4. **Example 4: Analyzing Customer Feedback**
   - Dataset: Customer satisfaction ratings (x) and purchase frequency (y) for a set of customers.
   - Generate a scatterplot to understand how customer satisfaction relates to purchase frequency.
   - Determine if there's a connection between satisfaction and loyalty.

5. **Example 5: Examining Temperature and Ice Cream Sales**
   - Dataset: Daily temperature (x) and ice cream sales (y) over a month.
   - Create a scatterplot to investigate the influence of temperature on ice cream sales.
   - Identify patterns in sales based on temperature variations.



## Percentiles and Quartiles

**Percentiles** and **Quartiles** are statistical measures used to divide a dataset into equal parts or to identify specific data points' relative positions within a dataset. They are often used in various fields, including education, healthcare, finance, and more.

**Percentiles**:
- **Definition**: Percentiles divide a dataset into 100 equal parts. For example, the 25th percentile (P25) represents the value below which 25% of the data falls.
- **Applications**:
  1. In educational testing, percentiles are used to compare a student's performance with a reference group.
  2. In healthcare, growth percentiles are used to track children's development.
  3. In finance, they help assess an investment's performance compared to others.
  4. In salary analysis, percentiles determine where an individual's income stands relative to a population.

**Quartiles**:
- **Definition**: Quartiles divide a dataset into four equal parts.
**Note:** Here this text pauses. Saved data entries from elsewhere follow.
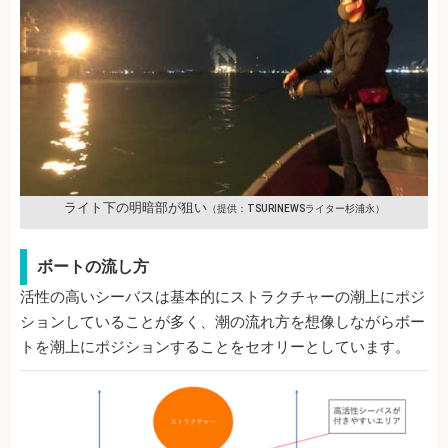
ライト下の明暗部が狙い
（提供：TSURINEWSライター杉浦永）
ボートの流し方
活性の高いシーバスは基本的にストラクチャーの潮上にポジ
ションしていることが多く、潮の流れ方を想像しながらボー
トを潮上にポジションすることをセオリーとしています。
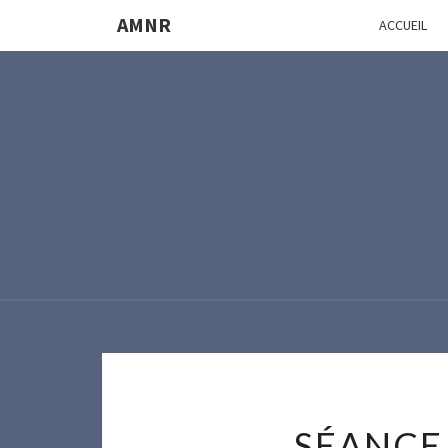
AMNR
ACCUEIL
SÉANCE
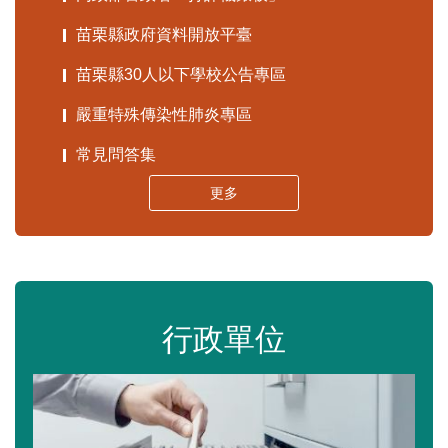
苗栗縣政府資料開放平臺
苗栗縣30人以下學校公告專區
嚴重特殊傳染性肺炎專區
常見問答集
更多
行政單位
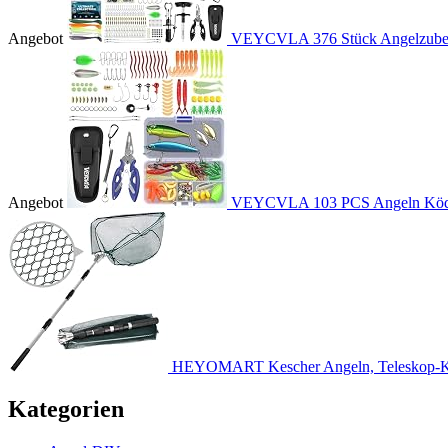
Angebot
VEYCVLA 376 Stück Angelzubehö
Angebot
VEYCVLA 103 PCS Angeln Köder
HEYOMART Kescher Angeln, Teleskop-Ke
Kategorien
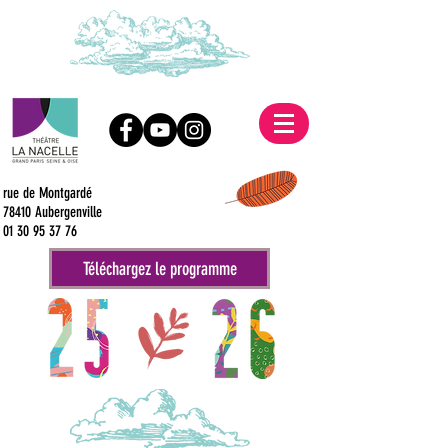
rue de Montgardé
78410 Aubergenville
01 30 95 37 76
Téléchargez le programme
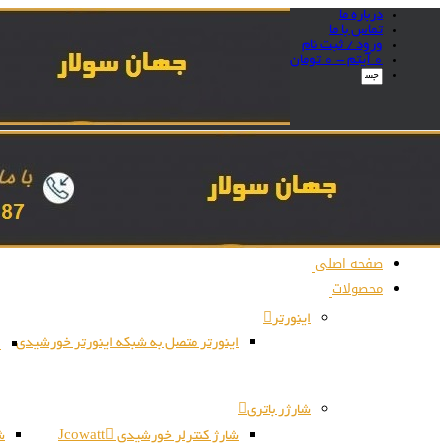
درباره ما
تماس با ما
ورود / ثبت نام
0 آیتم -
0
تومان
صفحه اصلی
محصولات
اینورتر
اینورتر متصل به شبکه اینورتر خورشیدی
ا
شارژر باتری
شارژ کنترلر خورشیدی Jcowatt
شا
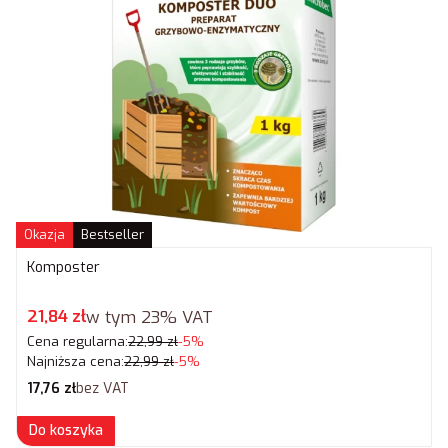
Okazja
Bestseller
Komposter
Cena promocyjna brutto
21,84 zł
w tym
23%
VAT
Cena regularna:
22,99 zł
-5%
Najniższa cena:
22,99 zł
-5%
Cena netto
17,76 zł
bez VAT
Do koszyka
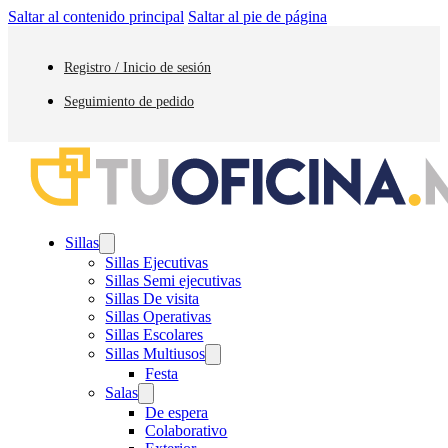
Saltar al contenido principal
Saltar al pie de página
Registro / Inicio de sesión
Seguimiento de pedido
Sillas
Sillas Ejecutivas
Sillas Semi ejecutivas
Sillas De visita
Sillas Operativas
Sillas Escolares
Sillas Multiusos
Festa
Salas
De espera
Colaborativo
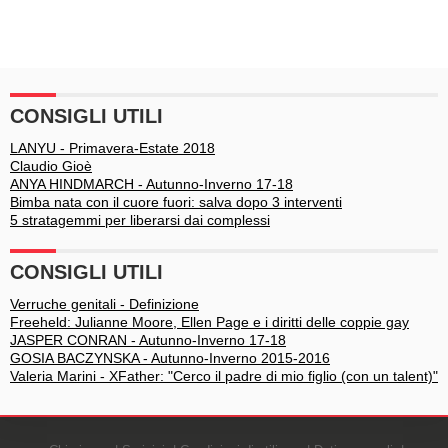
CONSIGLI UTILI
LANYU - Primavera-Estate 2018
Claudio Gioè
ANYA HINDMARCH - Autunno-Inverno 17-18
Bimba nata con il cuore fuori: salva dopo 3 interventi
5 stratagemmi per liberarsi dai complessi
CONSIGLI UTILI
Verruche genitali - Definizione
Freeheld: Julianne Moore, Ellen Page e i diritti delle coppie gay
JASPER CONRAN - Autunno-Inverno 17-18
GOSIA BACZYNSKA - Autunno-Inverno 2015-2016
Valeria Marini - XFather: "Cerco il padre di mio figlio (con un talent)"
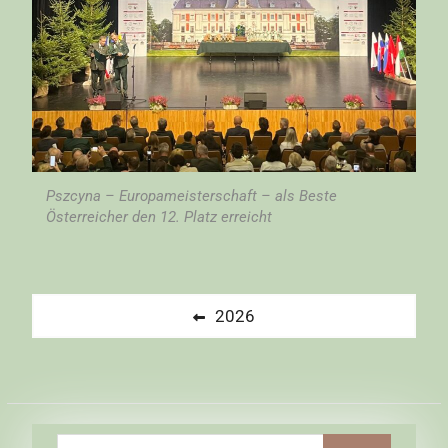
Pszcyna – Europameisterschaft – als Beste
Österreicher den 12. Platz erreicht
Beitragsnavigation
Previous
2026
post:
Search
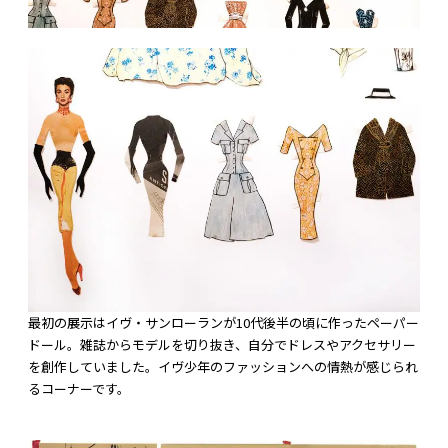
最初の展示はイヴ・サンローランが10代後半の頃に作ったペーパー
ドール。雑誌からモデルを切り抜き、自分でドレスやアクセサリー
を創作していました。イヴ少年のファッションへの情熱が感じられ
るコーナーです。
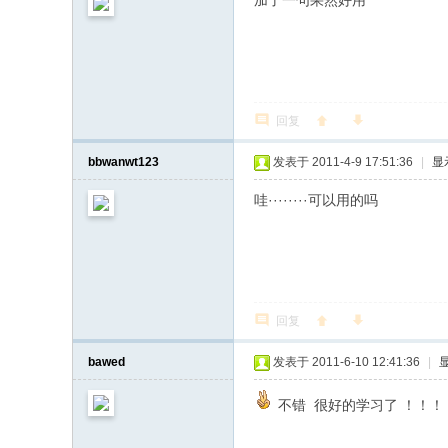
加了一句果然好用
回复
bbwanwt123
发表于 2011-4-9 17:51:36
|
显
哇········可以用的吗
回复
bawed
发表于 2011-6-10 12:41:36
|
不错 很好的学习了 ！！！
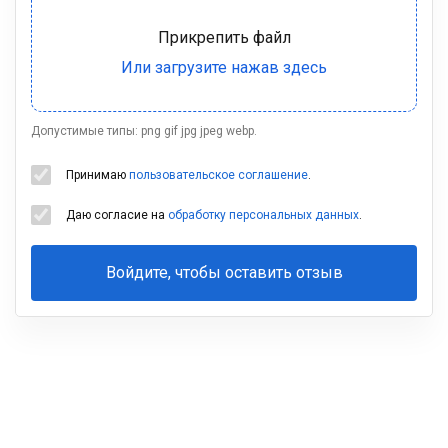
Допустимые типы: png gif jpg jpeg webp.
Принимаю
пользовательское соглашение
.
Даю согласие на
обработку персональных данных
.
Войдите, чтобы оставить отзыв
Ваша
фамилия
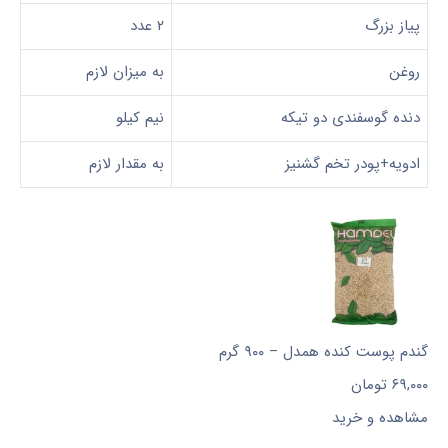
پیاز بزرگ
۲ عدد
روغن
به میزان لازم
دنده گوسفندی دو تیکه
نیم کیلو
ادویه+پودر تخم گشنیز
به مقدار لازم
گندم پوست کنده همدل – ۹۰۰ گرم
۶۹,۰۰۰
تومان
مشاهده و خرید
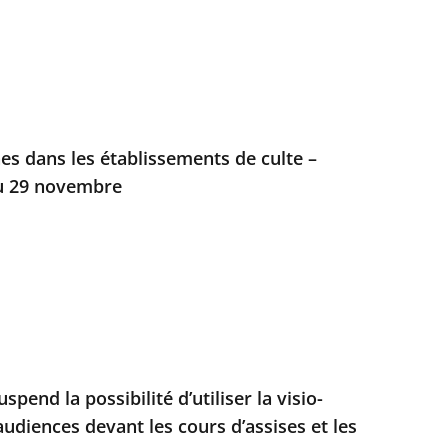
es dans les établissements de culte –
du 29 novembre
spend la possibilité d’utiliser la visio-
udiences devant les cours d’assises et les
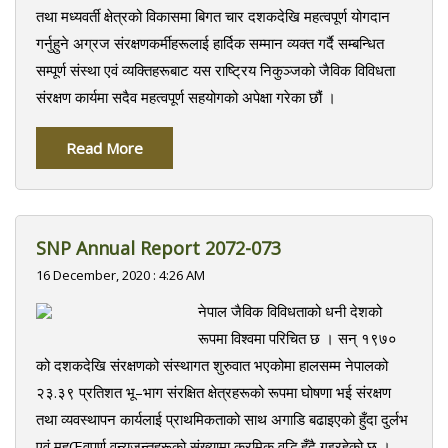
तथा मध्यवर्ती क्षेत्रको विकासमा बिगत चार दशकदेखि महत्वपूर्ण योगदान
गर्नुहुने अग्रज संरक्षणकर्मीहरूलाई हार्दिक सम्मान व्यक्त गर्दै सम्बन्धित
सम्पूर्ण संस्था एवं व्यक्तिहरूबाट यस राष्ट्रिय निकुञ्जको जैविक विविधता
संरक्षण कार्यमा सदैव महत्वपूर्ण सहयोगको अपेक्षा गरेका छौं ।
Read More
SNP Annual Report 2072-073
16 December, 2020 : 4:26 AM
नेपाल जैविक विविधताको धनी देशको
रूपमा विश्वमा परिचित छ । सन् १९७०
को दशकदेखि संरक्षणको संस्थागत शुरुवात भएकोमा हालसम्म नेपालको
२३.३९ प्रतिशत भू–भाग संरक्षित क्षेत्रहरूको रूपमा घोषणा भई संरक्षण
तथा व्यवस्थापन कार्यलाई प्राथमिकताको साथ अगाडि बढाइएको हुँदा दुर्लभ
एवं महŒवपूर्ण वन्यजन्तुहरूको संख्यामा क्रमिक वृद्धि हुँदै गइरहेको छ ।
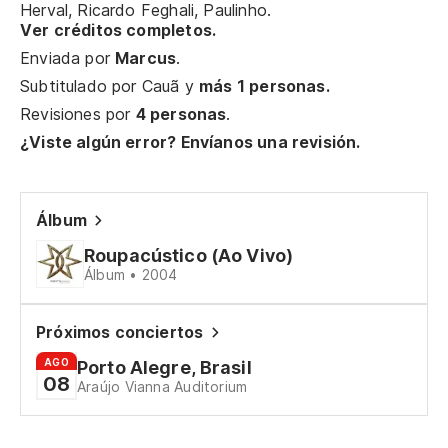
Herval, Ricardo Feghali, Paulinho.
E 
Ver créditos completos.
Enviada por
Marcus
.
Al
Subtitulado por
Cauã
y
más 1 personas.
Revisiones por
4 personas
.
ol
¿Viste algún error? Envíanos una revisión.
no
Álbum
Si
Roupacústico (Ao Vivo)
Álbum • 2004
Y 
Próximos conciertos
E 
AGO
Porto Alegre, Brasil
08
Araújo Vianna Auditorium
Ot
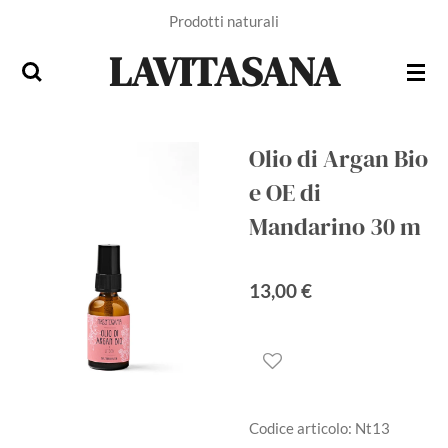
Prodotti naturali
Vai
al
LAVITASANA
contenuto
principale
Olio di Argan Bio
e OE di
Mandarino 30 m
13,00 €
Codice articolo:
Nt13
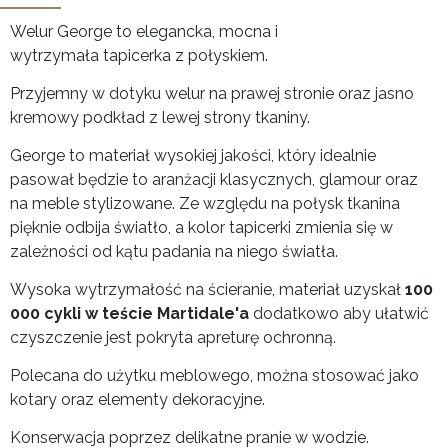
Welur George to elegancka, mocna i
wytrzymała tapicerka z połyskiem.
Przyjemny w dotyku welur na prawej stronie oraz jasno
kremowy podkład z lewej strony tkaniny.
George to materiał wysokiej jakości, który idealnie
pasował będzie to aranżacji klasycznych, glamour oraz
na meble stylizowane. Ze względu na połysk tkanina
pięknie odbija światło, a kolor tapicerki zmienia się w
zależności od kątu padania na niego światła.
Wysoka wytrzymałość na ścieranie, materiał uzyskał
100
000 cykli w teście Martidale'a
dodatkowo aby ułatwić
czyszczenie jest pokryta apreturę ochronną.
Polecana do użytku meblowego, można stosować jako
kotary oraz elementy dekoracyjne.
Konserwacja poprzez delikatne pranie w wodzie.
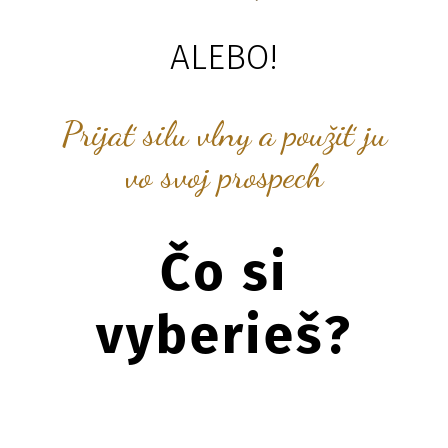
ALEBO!
Prijať silu vlny a použiť ju
vo svoj prospech
Čo si
vyberieš?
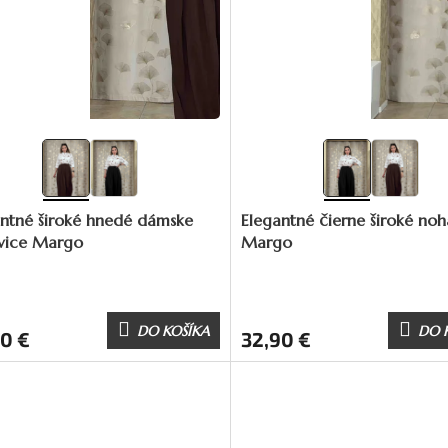
antné široké hnedé dámske
Elegantné čierne široké noh
vice Margo
Margo
DO KOŠÍKA
DO 
0 €
32,90 €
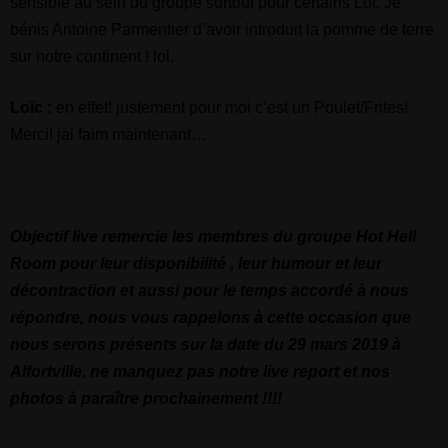
sensible au sein du groupe surtout pour certains Lol. Je
bénis Antoine Parmentier d’avoir introduit la pomme de terre
sur notre continent ! lol.
Loïc :
en effet! justement pour moi c’est un Poulet/Frites!
Merci! jai faim maintenant…
Objectif live remercie les membres du groupe Hot Hell
Room pour leur disponibilité , leur humour et leur
décontraction et aussi pour le temps accordé à nous
répondre, nous vous rappelons à cette occasion que
nous serons présents sur la date du 29 mars 2019 à
Alfortville, ne manquez pas notre live report et nos
photos à paraître prochainement !!!!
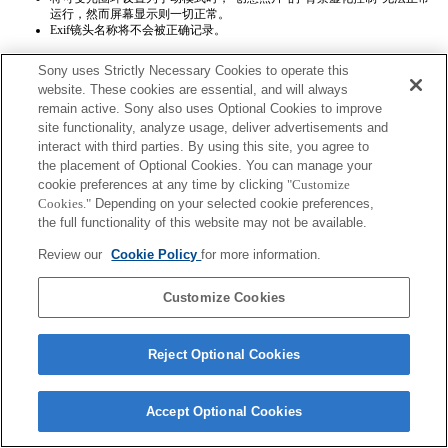
运行，然而屏幕显示则一切正常。
Exif镜头名称将不会被正确记录。
Sony uses Strictly Necessary Cookies to operate this
website. These cookies are essential, and will always
remain active. Sony also uses Optional Cookies to improve
site functionality, analyze usage, deliver advertisements and
interact with third parties. By using this site, you agree to
Terms of Use
Contact Us
the placement of Optional Cookies. You can manage your
Copyright 2026 Sony Corporation
cookie preferences at any time by clicking
"Customize
Cookies."
Depending on your selected cookie preferences,
the full functionality of this website may not be available.
Review our
Cookie Policy
for more information.
Customize Cookies
Reject Optional Cookies
Accept Optional Cookies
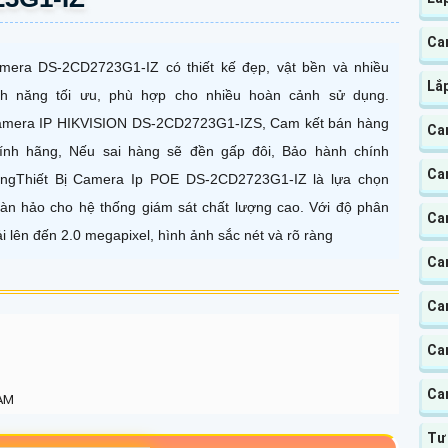
Ca
mera DS-2CD2723G1-IZ có thiết kế đẹp, vật bền và nhiều
Lắ
nh năng tối ưu, phù hợp cho nhiều hoàn cảnh sử dụng.
mera IP HIKVISION DS-2CD2723G1-IZS, Cam kết bán hàng
Ca
ính hãng, Nếu sai hàng sẽ đền gấp đôi, Bảo hành chính
Ca
ngThiết Bị Camera Ip POE DS-2CD2723G1-IZ là lựa chọn
àn hảo cho hệ thống giám sát chất lượng cao. Với độ phân
Ca
ải lên đến 2.0 megapixel, hình ảnh sắc nét và rõ ràng
Ca
Ca
Ca
Ca
 AM
Tư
There are three quartiles: Q1, Q2 (the median), and Q3.
- **Applications**:
  1. In box plots, quartiles help visualize the spread of data.
  2. In statistical analysis, they are used to measure data dispersion.
  3. In healthcare, quartiles help evaluate patient data.
  4. In finance, they provide insights into investment risk and return.

**Examples**:

**Percentile Example**:
Consider a dataset of 20 test scores: 50, 55, 60, 65, 70, 75, 80, 85, 90, 95, 100, 105, 110, 115, 120, 125, 130, 135, 140, 145.

1. To find the 25th percentile (P25):
   - Sort the data in ascending order.
   - P25 = (25/100) * (20 + 1) = 5.25.
   - The 25th percentile corresponds to the 5th value, which is 70.

2. To find the 75th percentile (P75):
   - P75 = (75/100) * (20 + 1) = 15.75.
   - The 75th percentile corresponds to the 16th value, which is 125.

**Quartiles Example**:
Using the same dataset of test scores, we can find the quartiles:

1. **First Quartile (Q1)**:
   - Q1 is the 25th percentile, which we found to be 70 in the previous example.

2. **Second Quartile (Q2)**:
   - Q2 is the median, which is the middle value of the dataset.
   - In this case, it's the 10th value, which is 100.

3. **Third Quartile (Q3)**:
   - Q3 is the 75th percentile, which we found to be 125 in the previous example.

These quartiles can be used to create a box plot, which visually represents the data's distribution.

Please note that in practice, statistical software or calculators are commonly used to find percentiles and quartiles for larger datasets.